Baktınız ki Hunlar bastıra bastıra geliyor, pılınızı pırtınızı toplayıp kaçabiliyorsunuz. Kendi şehrinizi Hunlara yar etmemek için yıkabilir ve geride harabe bir şehir bırakabilirsiniz. Yıkılmış şehirleri tekrar yaşanabilir hale getirmek o kadar da kolay değil. Yüklü miktarda para ve insan gücü gerektiriyor.


Kuşatmalarda ise sonunda bir değişikliğe gidilmiş ve kuşatmanın süresine bağlı olarak, şehirlerin savunmalarının zarar görmesi sağlanmış. Merdiven ve koç başı gibi kuşatma silahlarını yaptıktan sonra kuşatmaya devam etmenin tek getirisi, belirli bir süre sonra şehrin açlıktan isyana kalkışacak olmasıydı. Fakat zaten hem yapay zeka hem de oyuncular, bu raddeye gelmeden önce dışarı çıkarak kuşatan tarafa saldırıyordu. Attila'da ise kaç tur kuşatma yaptığınıza bağlı olarak, savaş ekranında surların zarar gördüğünü; hatta bazılarının yıkıldığını bile görebilirsiniz. Dolayısı ile kuşatma yaparken biraz beklemenin önem kazanması ile birlikte, "nasıl olsa saldıracaklar, ben bekleyip savunma yapayım" düşüncesi de maalesef artık bir işe yaramıyor.




Total War Attila'da, Hunlar ile oynarken bir değişiklik fark edeceksiniz. Şehirleri ele geçiremiyorsunuz! Evet doğru duydunuz, bir Total War oyununda kuşatmadan sonra o şehri ele geçiremiyor, sadece yağmalayabiliyorsunuz. Aslında göçebe bir ulusu seçtiğinizde yerleşik hayata geçememeniz çok da mantıksız değilken, bu yeni mekaniğe alışmak biraz zaman alabiliyor. Hatta ilk başlarda acaba bir şeyleri yanlış mı yapıyorum diye düşünmedim desem yalan olur.

Peki asker nasıl yetiştireceğiz derseniz, bu noktada göçebe hayatın getirilerinden biri olan obalar ve kamplar çıkıyor karşımıza. Sefer haritasında ordularınız her an savaşa hazır, her an bir şehri kuşatır vaziyette olmayacak elbette.
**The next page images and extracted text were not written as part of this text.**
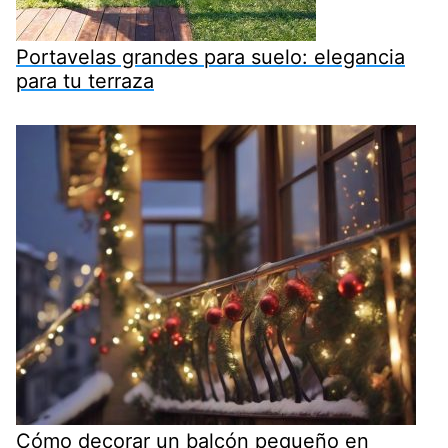
Portavelas grandes para suelo: elegancia
para tu terraza
Cómo decorar un balcón pequeño en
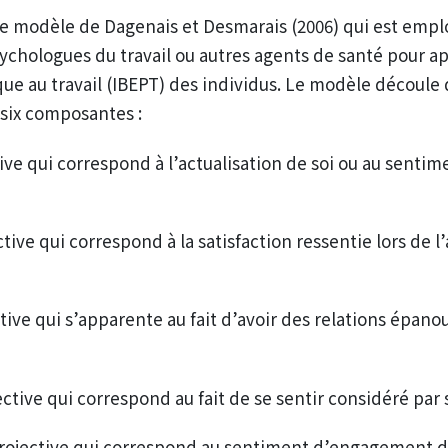
e le modèle de Dagenais et Desmarais (2006) qui est emp
sychologues du travail ou autres agents de santé pour a
ue au travail (IBEPT) des individus. Le modèle découl
 six composantes :
ive qui correspond à l’actualisation de soi ou au sentime
ctive qui correspond à la satisfaction ressentie lors de
tive qui s’apparente au fait d’avoir des relations épano
ective qui correspond au fait de se sentir considéré par
projective qui correspond au sentiment d’engagement d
Bir bölgeye deyim yerindeyse çökerek kampınızı kurabilir, asker yetiştirmeye ve kısa süreli hayvancılık ile uğraşarak besin elde etmeye başlayabilirsiniz. Tabii bu özel mekanik nedeni ile daha önceden bahsettiğim karakter yetenekleri ve teknoloji sekmesi de Hunlara özel içeriğe sahip.


Otomatik savaşlara da yeni özellikler getirilmiş. Bir şehir için veya başka bir ordu ile savaşırken, ordunuzun nasıl bir strateji ile savaşması gerektiğini de seçebiliyorsunuz. Yani artık otomatik savaşlar tamamen yapay zekanın kontrolünde değil. Agresif, savunmacı veya dengeli seçeneklerinden birini seçerek, ordunuzun hangi strateji ile savaşmasını istediğinizi seçebiliyor ve sonuca katkıda bulunabiliyorsunuz. Tabii savaşları kendiniz oynamayı seçerseniz, yenme ihtimaliniz hala daha yüksek.
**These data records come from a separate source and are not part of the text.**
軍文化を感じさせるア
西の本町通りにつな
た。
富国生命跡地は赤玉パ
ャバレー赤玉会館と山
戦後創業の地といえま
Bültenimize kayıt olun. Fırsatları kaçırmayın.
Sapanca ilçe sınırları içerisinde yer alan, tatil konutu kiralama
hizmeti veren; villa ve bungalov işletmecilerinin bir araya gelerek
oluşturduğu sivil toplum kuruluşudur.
Gelelim savaş ekranına. Total War'ı Total War yapan noktalardan birisi de, elbette uzun süreli epik savaşların döndüğü savaş ekranı. Öncelikle benim en çok hoşuma giden şey, birim kartlarının birimlerin görünüşleri ile tasarlanmış olması. Rome II'de değişikliğe gidilmiş ve birim kartları oyunun temasına uygun çizimler şeklinde tasarlanmıştı. Açıkçası bu değişim çok da hoşuma gitmemişti. Total War Attila'da birim simgelerinde orijinal tasarım kullanılmış. Ayrıca birimlerin türüne göre sahip oldukları ufak simgeler de oldukça hoş olmuş. Okçu birimlerde yay simgesi kullanılmışken, süvarilerde at simgesi ile birlikte menzilli veya yakın dövüş silahı simgesi de bulunuyor. Böylece birimleri birbirinden kolayca ayırt edebiliyorsunuz.
Savaş mekanikleri ve savaş ekranı ara biriminde çok fazla bir değişiklik yapılmamış. Birim kontrolleri ve arayüz, Total War serisinin önceki üyelerinden alışık olduğumuz şekilde. Fakat yukarıda bahsettiğim gibi, kuşatmanın süresine bağlı olarak, savaş ekranına geçtiğinizde bazı surların hasar almış veya yıkılmış olduğunu görebiliyorsunuz. Tabii bu noktada savaşın seyri değişiyor. Aynı zamanda şehirlerde vatandaşları günlük yaşamına devam ederken de görebiliyorsunuz. Bir kuşatma esnasında tarlasında çalışan işçiler, savaşın gidişatına göre kaçışmaya başlayıp binalara sığınabiliyor. Deniz savaşlarında ise Rome II'ye göre iyileştirmeler mevcut, düşman gemisine askerlerim ile çıkarma yaparken insanı gıcık eden 'bug'lar ile karşılaşmadım. Fakat İskandinav ülkelerin gemileri ve birimleri pek de beklediğim gibi olmamış. Sanırım oyunun ilk açıklanan eklenti paketi kuzey ülkelerine odaklanacağı için bu noktaya pek özenilmemiş.

Karar

Total War Attila, kesinlikle beklentilerimi karşılayan bir oyun olmuş diyebilirim. Her karaktere özel yetenek ve aile ağacı ile birlikte devlet yönetimi oldukça detaylı tasarlanmış. Bir yandan kuzeyden gelen soğuk, bir yandan da Hunların baskısı derken, oyuncunun kendisini baskı altında hissetmesi sağlanmış. Attila ve Hunların konu alındığı bir oyunda kendini sürekli tehlikede hissetmek, kesinlikle seriye farklı bir hava katan etmenlerden. Hunlar ile oynarken kuşattığınız şehirlere yerleşememek başlarda garip gelse de, göçebe yaşayan bir millet için yerinde bir mekanik olmuş. Diğer bir noktada kuzey ülkeleri, oyunun diğer devletleri arasında (özellikle de deniz savaşları konusunda) oldukça sönük kalmış. Sanırım firma, kuzey ülkelerine odaklanan eklenti paketi (Viking Forefathers) yüzünden böyle bir karar almış. Fakat sonuç olarak Total War Attila, başlı başına oldukça dolu, detaylı ve seriye yeni mekanikler katan, uzun süre oynanabilir bir oyun olmuş.